Crash Android 9

[Ezriral]

I got an issue here.

Allocated at address 0x7fa21a321000 with size of 856064

=>

06-29 11:56:00.726 7293 7360 I gebug : Allocated at address 0x7fa21a321000 with size of 856064 06-29 11:56:00.728 7293 7360 F libc : Fatal signal 11 (SIGSEGV), code 1 (SEGV_MAPERR), fault addr 0xdead0000 in tid 7360 (.fb.gam.gc), pid 7293 (.fb.gam.gc) 06-29 11:56:00.749 7545 7545 E cutils-trace: Error opening trace file: Permission denied (13) 06-29 11:56:00.773 7546 7546 I crash_dump64: performing dump of process 7293 (target tid = 7360) 06-29 11:56:00.778 7546 7546 F DEBUG : 06-29 11:56:00.778 7546 7546 F DEBUG : Build fingerprint: 'google/google/G011A:9/mv-dev103041042:user/release-keys' 06-29 11:56:00.778 7546 7546 F DEBUG : Revision: '0' 06-29 11:56:00.778 7546 7546 F DEBUG : ABI: 'x86_64' 06-29 11:56:00.778 7546 7546 F DEBUG : pid: 7293, tid: 7360, name: .fb.gam.gc >>> fb.gam.gc <<< 06-29 11:56:00.778 7546 7546 F DEBUG : signal 11 (SIGSEGV), code 1 (SEGV_MAPERR), fault addr 0xdead0000 06-29 11:56:00.778 7546 7546 F DEBUG : rax 00000000dead0000 rbx 000000000c39331c rcx de0fd3d49230ca87 rdx 00005650c8d163e0 06-29 11:56:00.778 7546 7546 F DEBUG : r8 0000000000000008 r9 0000000000000013 r10 0000000000000008 r11 0000000000000246 06-29 11:56:00.778 7546 7546 F DEBUG : r12 00007fa35dca53e0 r13 00007fa340778070 r14 00007fa35e02bb00 r15 00007fa340778410 06-29 11:56:00.778 7546 7546 F DEBUG : rdi 00005650c8d163f0 rsi 0000000000000004 06-29 11:56:00.778 7546 7546 F DEBUG : rbp 00007fa35e08ef80 rsp 00007fa33f4f9300 rip 00007fa35db7dab7 06-29 11:56:00.780 7546 7546 F DEBUG : 06-29 11:56:00.780 7546 7546 F DEBUG : backtrace: 06-29 11:56:00.780 7546 7546 F DEBUG : #00 pc 00000000002f1ab7 /system/lib64/libhoudini.so 06-29 11:56:00.780 7546 7546 F DEBUG : #01 pc 00000000001db250 /system/lib64/libhoudini.so 06-29 11:56:00.780 7546 7546 F DEBUG : #02 pc 00000000000f9f66 /system/lib64/libhoudini.so 06-29 11:56:00.781 7546 7546 F DEBUG : #03 pc 00000000002f6143 /system/lib64/libhoudini.so

any ideas, happen with all apps on Android 9 64bit Emulator.

[reveny]

First of all, please make sure that you do not remap the library this code runs in, that will not work. This might also be a problem with arm translation (libhoudini). I will do some testing around that.

[hayate001]

First of all, please make sure that you do not remap the library this code runs in, that will not work. This might also be a problem with arm translation (libhoudini). I will do some testing around that.

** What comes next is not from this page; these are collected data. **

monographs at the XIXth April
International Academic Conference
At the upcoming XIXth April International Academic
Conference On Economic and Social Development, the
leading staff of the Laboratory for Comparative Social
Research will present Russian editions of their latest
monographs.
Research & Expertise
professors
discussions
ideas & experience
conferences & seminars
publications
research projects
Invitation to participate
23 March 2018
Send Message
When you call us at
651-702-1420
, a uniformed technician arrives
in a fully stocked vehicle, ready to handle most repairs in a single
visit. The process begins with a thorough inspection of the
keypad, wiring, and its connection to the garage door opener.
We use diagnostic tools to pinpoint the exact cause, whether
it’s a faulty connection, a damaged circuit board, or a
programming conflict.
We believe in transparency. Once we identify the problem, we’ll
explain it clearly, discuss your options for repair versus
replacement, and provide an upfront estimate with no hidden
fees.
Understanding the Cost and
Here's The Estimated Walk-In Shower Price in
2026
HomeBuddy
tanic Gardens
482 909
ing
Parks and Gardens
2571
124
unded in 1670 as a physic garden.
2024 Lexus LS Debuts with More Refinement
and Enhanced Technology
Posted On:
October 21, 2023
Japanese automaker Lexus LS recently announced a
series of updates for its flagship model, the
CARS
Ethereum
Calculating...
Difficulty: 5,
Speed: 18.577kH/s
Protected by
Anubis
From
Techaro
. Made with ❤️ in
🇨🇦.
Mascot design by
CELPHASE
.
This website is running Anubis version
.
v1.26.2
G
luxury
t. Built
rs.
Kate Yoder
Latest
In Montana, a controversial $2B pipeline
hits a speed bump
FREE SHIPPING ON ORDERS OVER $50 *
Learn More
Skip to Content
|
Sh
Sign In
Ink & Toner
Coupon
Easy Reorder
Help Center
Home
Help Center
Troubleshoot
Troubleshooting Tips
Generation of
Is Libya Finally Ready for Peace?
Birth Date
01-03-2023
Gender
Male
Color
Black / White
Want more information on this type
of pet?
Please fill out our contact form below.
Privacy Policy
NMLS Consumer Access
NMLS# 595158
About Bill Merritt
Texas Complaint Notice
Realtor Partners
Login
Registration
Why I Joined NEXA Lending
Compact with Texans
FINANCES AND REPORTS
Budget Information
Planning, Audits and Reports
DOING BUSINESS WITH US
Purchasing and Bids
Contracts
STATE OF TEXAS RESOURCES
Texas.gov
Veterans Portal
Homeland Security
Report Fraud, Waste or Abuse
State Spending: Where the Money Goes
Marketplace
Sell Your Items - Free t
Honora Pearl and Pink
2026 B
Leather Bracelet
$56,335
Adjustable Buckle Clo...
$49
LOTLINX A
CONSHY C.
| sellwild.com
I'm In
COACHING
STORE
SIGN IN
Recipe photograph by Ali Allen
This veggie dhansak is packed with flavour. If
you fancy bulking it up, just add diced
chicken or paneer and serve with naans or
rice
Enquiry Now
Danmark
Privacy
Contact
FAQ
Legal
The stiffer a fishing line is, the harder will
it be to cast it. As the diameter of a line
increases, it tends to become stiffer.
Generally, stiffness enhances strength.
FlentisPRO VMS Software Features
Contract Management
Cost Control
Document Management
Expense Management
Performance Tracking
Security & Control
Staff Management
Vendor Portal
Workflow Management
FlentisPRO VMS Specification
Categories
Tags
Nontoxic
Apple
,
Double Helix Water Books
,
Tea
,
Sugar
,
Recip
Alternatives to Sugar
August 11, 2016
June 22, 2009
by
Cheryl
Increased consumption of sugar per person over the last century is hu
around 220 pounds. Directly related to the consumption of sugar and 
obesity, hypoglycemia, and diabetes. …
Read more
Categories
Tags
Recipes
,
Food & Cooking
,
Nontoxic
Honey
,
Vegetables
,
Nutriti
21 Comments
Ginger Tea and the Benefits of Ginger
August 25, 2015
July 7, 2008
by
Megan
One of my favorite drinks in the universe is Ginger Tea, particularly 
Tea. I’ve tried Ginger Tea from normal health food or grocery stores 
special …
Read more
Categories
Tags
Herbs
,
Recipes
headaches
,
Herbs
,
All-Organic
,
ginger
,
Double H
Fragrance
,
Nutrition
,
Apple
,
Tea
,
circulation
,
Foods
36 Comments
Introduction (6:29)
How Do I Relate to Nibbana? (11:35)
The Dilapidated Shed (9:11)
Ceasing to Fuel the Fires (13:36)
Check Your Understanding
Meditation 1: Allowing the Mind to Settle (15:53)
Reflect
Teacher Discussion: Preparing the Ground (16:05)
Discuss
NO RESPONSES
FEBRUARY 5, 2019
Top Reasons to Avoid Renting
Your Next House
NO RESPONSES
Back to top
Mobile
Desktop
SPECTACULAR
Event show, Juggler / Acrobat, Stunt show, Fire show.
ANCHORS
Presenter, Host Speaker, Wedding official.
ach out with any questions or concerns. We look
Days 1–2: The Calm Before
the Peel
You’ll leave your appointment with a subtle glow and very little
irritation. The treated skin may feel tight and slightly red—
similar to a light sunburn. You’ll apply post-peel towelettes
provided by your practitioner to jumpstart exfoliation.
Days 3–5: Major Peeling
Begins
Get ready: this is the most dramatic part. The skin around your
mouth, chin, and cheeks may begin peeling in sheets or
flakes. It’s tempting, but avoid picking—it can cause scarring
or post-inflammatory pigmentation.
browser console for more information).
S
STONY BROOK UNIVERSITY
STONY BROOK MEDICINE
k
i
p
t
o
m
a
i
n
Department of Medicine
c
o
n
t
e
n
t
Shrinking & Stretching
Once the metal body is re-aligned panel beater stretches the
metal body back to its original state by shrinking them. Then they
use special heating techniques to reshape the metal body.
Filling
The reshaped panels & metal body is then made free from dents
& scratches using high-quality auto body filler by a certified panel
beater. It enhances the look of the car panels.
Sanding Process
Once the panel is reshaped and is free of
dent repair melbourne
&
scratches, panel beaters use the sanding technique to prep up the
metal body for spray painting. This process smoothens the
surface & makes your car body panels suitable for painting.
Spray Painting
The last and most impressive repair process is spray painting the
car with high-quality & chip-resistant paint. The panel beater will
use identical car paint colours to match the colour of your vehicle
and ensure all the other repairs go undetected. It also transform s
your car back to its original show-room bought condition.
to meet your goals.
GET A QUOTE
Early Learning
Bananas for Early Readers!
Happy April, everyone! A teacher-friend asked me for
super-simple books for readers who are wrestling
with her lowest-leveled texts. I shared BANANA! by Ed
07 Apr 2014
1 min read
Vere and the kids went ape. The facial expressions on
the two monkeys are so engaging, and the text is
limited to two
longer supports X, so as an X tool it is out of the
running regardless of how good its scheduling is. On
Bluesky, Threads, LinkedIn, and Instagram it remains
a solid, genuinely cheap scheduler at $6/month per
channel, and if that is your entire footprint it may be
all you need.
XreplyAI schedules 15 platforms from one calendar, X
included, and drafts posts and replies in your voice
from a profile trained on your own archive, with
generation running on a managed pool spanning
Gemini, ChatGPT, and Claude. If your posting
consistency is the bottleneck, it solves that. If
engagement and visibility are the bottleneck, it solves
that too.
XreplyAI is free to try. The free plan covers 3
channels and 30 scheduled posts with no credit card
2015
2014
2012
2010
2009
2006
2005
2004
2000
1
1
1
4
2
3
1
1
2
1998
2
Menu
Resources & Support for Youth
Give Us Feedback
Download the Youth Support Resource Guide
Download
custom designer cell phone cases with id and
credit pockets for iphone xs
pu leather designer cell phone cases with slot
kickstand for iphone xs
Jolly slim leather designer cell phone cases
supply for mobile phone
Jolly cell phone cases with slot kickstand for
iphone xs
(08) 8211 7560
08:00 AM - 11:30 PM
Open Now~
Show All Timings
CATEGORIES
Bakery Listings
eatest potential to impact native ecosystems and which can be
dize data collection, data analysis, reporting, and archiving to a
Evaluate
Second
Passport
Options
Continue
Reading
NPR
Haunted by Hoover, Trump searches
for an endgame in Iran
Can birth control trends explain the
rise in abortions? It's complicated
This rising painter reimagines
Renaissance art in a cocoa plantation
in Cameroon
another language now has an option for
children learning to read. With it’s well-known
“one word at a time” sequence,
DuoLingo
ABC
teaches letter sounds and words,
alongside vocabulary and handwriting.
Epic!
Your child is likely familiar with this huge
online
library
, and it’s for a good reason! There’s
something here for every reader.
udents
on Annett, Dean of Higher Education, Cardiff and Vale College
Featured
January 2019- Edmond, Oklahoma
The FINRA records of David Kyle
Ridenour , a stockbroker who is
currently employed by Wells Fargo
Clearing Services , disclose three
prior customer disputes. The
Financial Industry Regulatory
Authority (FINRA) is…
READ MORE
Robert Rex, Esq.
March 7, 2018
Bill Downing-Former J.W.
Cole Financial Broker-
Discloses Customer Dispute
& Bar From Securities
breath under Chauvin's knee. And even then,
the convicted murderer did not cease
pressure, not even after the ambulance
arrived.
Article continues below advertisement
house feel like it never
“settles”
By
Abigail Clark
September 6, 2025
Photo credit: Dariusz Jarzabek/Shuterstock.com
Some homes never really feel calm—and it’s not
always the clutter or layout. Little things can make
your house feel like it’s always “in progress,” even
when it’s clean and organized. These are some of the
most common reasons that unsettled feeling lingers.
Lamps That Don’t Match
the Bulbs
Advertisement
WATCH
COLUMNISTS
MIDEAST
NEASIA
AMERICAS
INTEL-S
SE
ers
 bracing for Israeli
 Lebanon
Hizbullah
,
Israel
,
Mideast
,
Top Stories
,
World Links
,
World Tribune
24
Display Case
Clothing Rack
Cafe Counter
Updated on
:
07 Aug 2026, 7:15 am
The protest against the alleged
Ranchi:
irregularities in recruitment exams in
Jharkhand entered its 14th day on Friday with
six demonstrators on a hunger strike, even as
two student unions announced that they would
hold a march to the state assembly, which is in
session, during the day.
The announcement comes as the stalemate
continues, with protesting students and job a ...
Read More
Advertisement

for me with andorid 14 and LDplayer it still the same , it not calling libmenu . can you add this project for LGL

[reveny]

First of all, please make sure that you do not remap the library this code runs in, that will not work. This might also be a problem with arm translation (libhoudini). I will do some testing around that.

for me with andorid 14 and LDplayer it still the same , it not calling libmenu . can you add this project for LGL

I have already made a mod menu project implementing it, maybe have a look at that.

[Ezriral]

@reveny would you spare a few words and explain why it is not possible to remap it when it gets called from the library i want to hide? is their are conflict? would be nice if you could explain it to me. thank you btw for it.

[reveny]

@reveny would you spare a few words and explain why it is not possible to remap it when it gets called from the library i want to hide? is their are conflict? would be nice if you could explain it to me. thank you btw for it.

From my understanding, the linker makes sure that only one instance of a shared library, like liba.so, is in memory. When liba.so tries to remap itself using mremap, it’s essentially trying to reload itself into different memory regions while it’s still running. This self-reloading can mess up the existing library executing the remap and cause crashes. It may has to do something with the return address of the mremap call since it will return to the old address it was called from and the issue here being that the library has moved and thus the return address points to bad memory. At least that's my understanding but I’m not sure if that’s exactly correct.